Reproduce verbatim the span of the material below that begins with the line containing "(3) A newly" and ends with the line containing "(2) If the employee's grade", including both of those lines.

Records shown:
%%
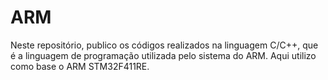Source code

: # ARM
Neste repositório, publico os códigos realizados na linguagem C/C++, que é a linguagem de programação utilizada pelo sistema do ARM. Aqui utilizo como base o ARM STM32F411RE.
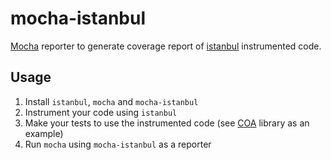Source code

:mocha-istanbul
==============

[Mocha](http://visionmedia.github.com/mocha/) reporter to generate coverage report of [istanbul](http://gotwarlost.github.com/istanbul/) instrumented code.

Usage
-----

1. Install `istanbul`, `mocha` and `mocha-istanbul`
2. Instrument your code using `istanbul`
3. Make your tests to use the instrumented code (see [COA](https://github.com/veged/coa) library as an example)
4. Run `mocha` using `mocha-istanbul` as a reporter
%%
%%
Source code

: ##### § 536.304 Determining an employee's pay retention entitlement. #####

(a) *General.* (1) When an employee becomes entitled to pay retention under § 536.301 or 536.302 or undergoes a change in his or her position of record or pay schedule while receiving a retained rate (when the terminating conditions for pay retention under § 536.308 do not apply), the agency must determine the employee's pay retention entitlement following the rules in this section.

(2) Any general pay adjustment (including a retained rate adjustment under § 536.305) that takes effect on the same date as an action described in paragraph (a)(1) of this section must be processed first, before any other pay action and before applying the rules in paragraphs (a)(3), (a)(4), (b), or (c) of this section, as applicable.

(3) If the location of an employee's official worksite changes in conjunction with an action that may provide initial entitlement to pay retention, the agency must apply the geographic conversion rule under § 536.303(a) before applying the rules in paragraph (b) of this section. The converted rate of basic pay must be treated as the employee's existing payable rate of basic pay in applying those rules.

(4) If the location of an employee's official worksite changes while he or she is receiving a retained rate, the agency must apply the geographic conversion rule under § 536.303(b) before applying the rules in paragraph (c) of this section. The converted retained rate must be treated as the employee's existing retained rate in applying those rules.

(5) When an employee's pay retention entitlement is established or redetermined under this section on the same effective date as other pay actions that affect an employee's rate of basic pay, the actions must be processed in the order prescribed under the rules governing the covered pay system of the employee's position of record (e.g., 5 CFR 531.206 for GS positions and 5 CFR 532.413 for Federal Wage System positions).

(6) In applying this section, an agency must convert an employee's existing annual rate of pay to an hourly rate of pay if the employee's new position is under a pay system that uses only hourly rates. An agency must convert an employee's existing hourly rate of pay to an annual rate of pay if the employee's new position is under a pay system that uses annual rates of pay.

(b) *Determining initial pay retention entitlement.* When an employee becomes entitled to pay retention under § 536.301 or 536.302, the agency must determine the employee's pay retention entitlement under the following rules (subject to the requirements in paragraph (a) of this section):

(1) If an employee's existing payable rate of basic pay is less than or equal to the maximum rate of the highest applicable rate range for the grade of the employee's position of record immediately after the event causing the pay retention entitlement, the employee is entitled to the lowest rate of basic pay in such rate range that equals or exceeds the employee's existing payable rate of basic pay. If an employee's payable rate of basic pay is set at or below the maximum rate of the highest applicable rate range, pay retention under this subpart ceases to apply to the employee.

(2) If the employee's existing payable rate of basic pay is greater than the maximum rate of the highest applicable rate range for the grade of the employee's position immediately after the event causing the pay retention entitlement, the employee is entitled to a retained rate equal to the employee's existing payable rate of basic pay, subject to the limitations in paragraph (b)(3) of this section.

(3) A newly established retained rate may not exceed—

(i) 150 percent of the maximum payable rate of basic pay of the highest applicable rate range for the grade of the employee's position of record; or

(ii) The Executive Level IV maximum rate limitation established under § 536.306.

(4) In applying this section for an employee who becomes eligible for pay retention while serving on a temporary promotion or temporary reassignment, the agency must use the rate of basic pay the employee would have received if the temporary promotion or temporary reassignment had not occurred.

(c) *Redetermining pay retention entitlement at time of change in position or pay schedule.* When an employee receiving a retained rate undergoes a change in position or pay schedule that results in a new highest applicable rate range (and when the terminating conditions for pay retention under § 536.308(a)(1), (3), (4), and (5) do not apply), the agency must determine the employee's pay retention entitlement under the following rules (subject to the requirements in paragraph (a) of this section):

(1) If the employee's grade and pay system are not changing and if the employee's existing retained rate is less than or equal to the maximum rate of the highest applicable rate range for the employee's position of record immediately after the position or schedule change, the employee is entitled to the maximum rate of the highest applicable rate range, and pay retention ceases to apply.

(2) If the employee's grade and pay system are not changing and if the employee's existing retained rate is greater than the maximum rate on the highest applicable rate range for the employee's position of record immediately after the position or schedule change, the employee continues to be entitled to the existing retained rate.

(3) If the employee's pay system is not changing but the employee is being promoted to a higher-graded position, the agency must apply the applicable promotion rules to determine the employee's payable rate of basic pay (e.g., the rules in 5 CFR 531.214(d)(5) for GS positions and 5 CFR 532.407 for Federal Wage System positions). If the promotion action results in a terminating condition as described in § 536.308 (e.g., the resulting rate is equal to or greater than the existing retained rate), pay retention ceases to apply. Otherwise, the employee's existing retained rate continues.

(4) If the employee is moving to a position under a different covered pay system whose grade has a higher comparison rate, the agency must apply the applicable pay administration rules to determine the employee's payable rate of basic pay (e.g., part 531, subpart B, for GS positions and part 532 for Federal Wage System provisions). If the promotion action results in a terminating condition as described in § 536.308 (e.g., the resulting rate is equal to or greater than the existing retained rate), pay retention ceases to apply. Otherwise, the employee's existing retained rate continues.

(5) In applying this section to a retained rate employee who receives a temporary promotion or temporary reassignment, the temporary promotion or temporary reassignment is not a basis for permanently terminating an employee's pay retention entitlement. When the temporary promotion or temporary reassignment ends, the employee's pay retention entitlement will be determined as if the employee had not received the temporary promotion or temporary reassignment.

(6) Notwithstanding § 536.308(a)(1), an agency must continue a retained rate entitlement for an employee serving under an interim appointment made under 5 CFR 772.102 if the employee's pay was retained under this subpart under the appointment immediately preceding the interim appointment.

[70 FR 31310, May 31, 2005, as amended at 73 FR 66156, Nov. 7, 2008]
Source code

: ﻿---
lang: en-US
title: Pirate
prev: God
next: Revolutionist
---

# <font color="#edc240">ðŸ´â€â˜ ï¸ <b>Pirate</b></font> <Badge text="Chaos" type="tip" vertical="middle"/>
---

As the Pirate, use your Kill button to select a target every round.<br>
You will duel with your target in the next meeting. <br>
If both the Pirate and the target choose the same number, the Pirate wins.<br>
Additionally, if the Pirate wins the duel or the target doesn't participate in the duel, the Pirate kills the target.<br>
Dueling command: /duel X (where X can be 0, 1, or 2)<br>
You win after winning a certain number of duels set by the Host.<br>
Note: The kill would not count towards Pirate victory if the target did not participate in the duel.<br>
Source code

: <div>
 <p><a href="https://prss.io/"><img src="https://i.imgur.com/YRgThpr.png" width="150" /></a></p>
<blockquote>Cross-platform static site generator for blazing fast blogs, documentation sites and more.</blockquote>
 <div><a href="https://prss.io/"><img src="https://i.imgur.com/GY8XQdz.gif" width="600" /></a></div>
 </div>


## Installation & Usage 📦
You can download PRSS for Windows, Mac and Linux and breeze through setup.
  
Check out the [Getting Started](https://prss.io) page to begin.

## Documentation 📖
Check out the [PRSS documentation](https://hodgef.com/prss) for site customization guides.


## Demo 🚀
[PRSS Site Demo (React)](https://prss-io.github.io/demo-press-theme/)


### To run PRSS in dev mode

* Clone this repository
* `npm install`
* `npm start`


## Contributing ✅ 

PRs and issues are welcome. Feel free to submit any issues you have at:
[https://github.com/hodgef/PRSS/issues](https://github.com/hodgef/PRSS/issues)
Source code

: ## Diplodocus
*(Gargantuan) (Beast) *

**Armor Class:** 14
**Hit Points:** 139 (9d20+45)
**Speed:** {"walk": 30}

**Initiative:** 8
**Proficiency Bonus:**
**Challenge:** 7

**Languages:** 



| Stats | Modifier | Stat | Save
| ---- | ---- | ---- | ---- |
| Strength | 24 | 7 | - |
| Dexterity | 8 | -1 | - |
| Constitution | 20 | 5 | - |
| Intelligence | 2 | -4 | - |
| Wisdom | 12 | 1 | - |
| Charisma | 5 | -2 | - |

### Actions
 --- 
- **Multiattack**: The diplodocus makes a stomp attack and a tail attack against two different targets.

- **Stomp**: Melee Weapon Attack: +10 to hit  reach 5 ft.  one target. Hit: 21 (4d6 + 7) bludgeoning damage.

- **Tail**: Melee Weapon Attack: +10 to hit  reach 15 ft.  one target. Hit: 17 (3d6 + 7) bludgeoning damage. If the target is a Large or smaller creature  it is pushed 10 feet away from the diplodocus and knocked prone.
%%
Response:
(3) A newly established retained rate may not exceed—

(i) 150 percent of the maximum payable rate of basic pay of the highest applicable rate range for the grade of the employee's position of record; or

(ii) The Executive Level IV maximum rate limitation established under § 536.306.

(4) In applying this section for an employee who becomes eligible for pay retention while serving on a temporary promotion or temporary reassignment, the agency must use the rate of basic pay the employee would have received if the temporary promotion or temporary reassignment had not occurred.

(c) *Redetermining pay retention entitlement at time of change in position or pay schedule.* When an employee receiving a retained rate undergoes a change in position or pay schedule that results in a new highest applicable rate range (and when the terminating conditions for pay retention under § 536.308(a)(1), (3), (4), and (5) do not apply), the agency must determine the employee's pay retention entitlement under the following rules (subject to the requirements in paragraph (a) of this section):

(1) If the employee's grade and pay system are not changing and if the employee's existing retained rate is less than or equal to the maximum rate of the highest applicable rate range for the employee's position of record immediately after the position or schedule change, the employee is entitled to the maximum rate of the highest applicable rate range, and pay retention ceases to apply.

(2) If the employee's grade and pay system are not changing and if the employee's existing retained rate is greater than the maximum rate on the highest applicable rate range for the employee's position of record immediately after the position or schedule change, the employee continues to be entitled to the existing retained rate.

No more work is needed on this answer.